Боец «Саур» родом из Башкирии. На вопрос о том, почему он приехал на Донбасс, отвечает коротко — «тут русских начали убивать». Говорит, что за событиями на Украине и на Донбассе не следил вообще, воевать не хотел, но потом случайно увидел по телевизору сюжет, в котором показывали, как в Славянске в детский сад попал снаряд и пострадали дети.
«Именно это стало для меня решающим моментом, после которого я собрался и приехал на Донбасс. Теперь я уже три года здесь. Домой попадал только по ранению. Воевал на „Саурке“ (Саур-Могила — прим. EADaily), в аэропорту, и так, по мелочи, много мест было, всех не припомню. Позывной „Саур“ дали в аэропорту. Сказали — заслужил. Я выжил там (на Саур-Могиле — прим.)», — говорит он. Самые страшные бои, по воспоминаниям Саура, велись за аэропорт, потому что там погибло очень много людей — и местных, и россиян — добровольцев.
Саур рассказывает, что на его попечении сейчас находится несколько новобранцев. Поэтому я интересуюсь у него, что на войне самое главное для бойца и чему он прежде всего учит своих подопечных. «Выжить. И другу помочь», — отвечает тот, не раздумывая.
Мама Саура одобрила его решение пойти защищать мирных людей на Донбассе. Сейчас она болеет раком, и Саур надеется, что сможет выбраться в небольшой отпуск — проведать ее и остальных родных. «Вы очень на мою племянницу похожи», — замечает Саур, разговаривая со мной.
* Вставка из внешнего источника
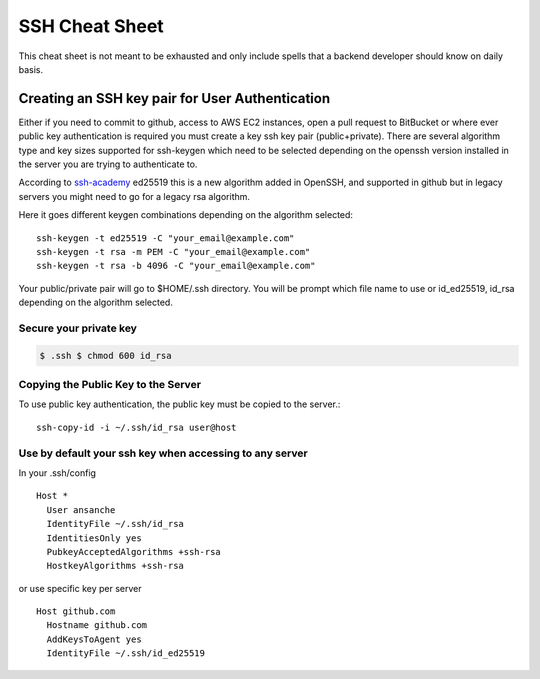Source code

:##################
SSH Cheat Sheet
##################

This cheat sheet is not meant to be exhausted and only include spells that a backend developer should
know on daily basis.

************************************************
Creating an SSH key pair for User Authentication
************************************************

Either if you need to commit to github, access to AWS EC2 instances, open a pull request to BitBucket
or where ever public key authentication is required you must create a key ssh key pair (public+private).
There are several algorithm type and key sizes supported for ssh-keygen which need to be selected depending
on the openssh version installed in the server you are trying to authenticate to.

According to `ssh-academy`_ ed25519 this is a new algorithm added in OpenSSH, and supported in github but in
legacy servers you might need to go for a legacy rsa algorithm.

Here it goes different keygen combinations depending on the algorithm selected::

    ssh-keygen -t ed25519 -C "your_email@example.com"
    ssh-keygen -t rsa -m PEM -C "your_email@example.com"
    ssh-keygen -t rsa -b 4096 -C "your_email@example.com"


Your public/private pair will go to $HOME/.ssh directory. You will be prompt which file name to use
or id_ed25519, id_rsa depending on the algorithm selected.

Secure your private key
=======================

.. code-block:: bash

   $ .ssh $ chmod 600 id_rsa

Copying the Public Key to the Server
====================================

To use public key authentication, the public key must be copied to the server.::

    ssh-copy-id -i ~/.ssh/id_rsa user@host

Use by default your ssh key when accessing to any server
========================================================

In your .ssh/config ::

    Host *
      User ansanche
      IdentityFile ~/.ssh/id_rsa
      IdentitiesOnly yes
      PubkeyAcceptedAlgorithms +ssh-rsa
      HostkeyAlgorithms +ssh-rsa

or use specific key per server ::

    Host github.com
      Hostname github.com
      AddKeysToAgent yes
      IdentityFile ~/.ssh/id_ed25519

.. _ssh-academy: https://www.ssh.com/academy/ssh/keygen#creating-an-ssh-key-pair-for-user-authentication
Пока что он не может отлучиться с фронта — обстановка не позволяет. Буквально неделю назад, по словам Саура, противник накрыл их позиции плотным огнем. «За сутки более 100 прилетов было — чаще всего 120-е со стороны Широкино. По мне прилетели один за одним три снаряда от РПГ. Последний ударил сзади, чуть больше метра от меня. Спасибо рыхлой донбасской земле, только она спасла тогда», — говорит Саур.
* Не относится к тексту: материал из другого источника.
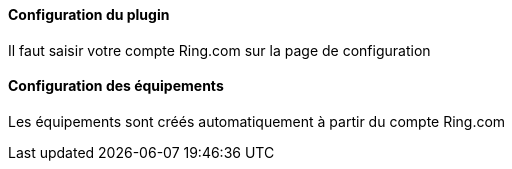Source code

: ==== Configuration du plugin

Il faut saisir votre compte Ring.com sur la page de configuration

==== Configuration des équipements

Les équipements sont créés automatiquement à partir du compte Ring.com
Во время общения с бойцами на фронте меня больше всего удивляет то, что за годы войны они не стали жесткими и равнодушными. Мой попутчик Ясон пишет стихи прямо на позициях в перерывах между обострениями. Саур обращает внимание на то, что я по неопытности неправильно надела «броник», и заботливо учит, как его нужно затягивать. Когда говорит о родных или вспоминает товарищей, его голос подрагивает, он заметно начинает волноваться.
Чуть раньше, на другом участке донецкого фронта я познакомилась с художником, который взял в руки оружие, когда на его землю пришел враг, но при этом все-таки остался художником, а не солдатом. И он очень искренне смущается, когда я случайно застаю его на передовой за работой над картиной.
Наверное, сохранить себя бойцам помогает внутреннее понимание того, что истина на их стороне. Эти люди пришли на войну не за острыми ощущениями, не за деньгами, не ради бравады или выдуманных политиками ложных ценностей. Мотивы всех, с кем мне доводилось разговаривать на фронте, очень простые — многие парни из Донбасса говорят, что хотят просто «до дома дойти». «У меня дом в 30 (а может быть в 20 или 40) километрах, а я до него три года не доберусь», — говорят они. Добровольцы из России приходят, чтобы «брату помочь», как в знаменитом фильме про Данилу Багрова.
Общаясь с такими людьми, чувствуя и проникаясь их уверенностью или даже верой, понимаешь, что у той стороны нет шансов. Не потому, что они слабые, а потому, что они — обманутые. Обманутые своими политиками, навязавшими ложные представления и заставившими их сделать первый выстрел. У них есть оружие, военные навыки, у них, несомненно, есть мужество, потому что, по большому счету, на той стороне воюют те же самые русские солдаты, которым, как известно, нет равных на поле боя. Но все это теряет свой смысл, потому что в этой войне правда на стороне восставшего Донбасса, который, несмотря на все трудности и препятствия, выстоит и добьется своего. Думать как-то иначе, когда идешь по жизнерадостной, пусть пока еще и прифронтовой, степи Донбасса после общения с этими людьми просто не получается.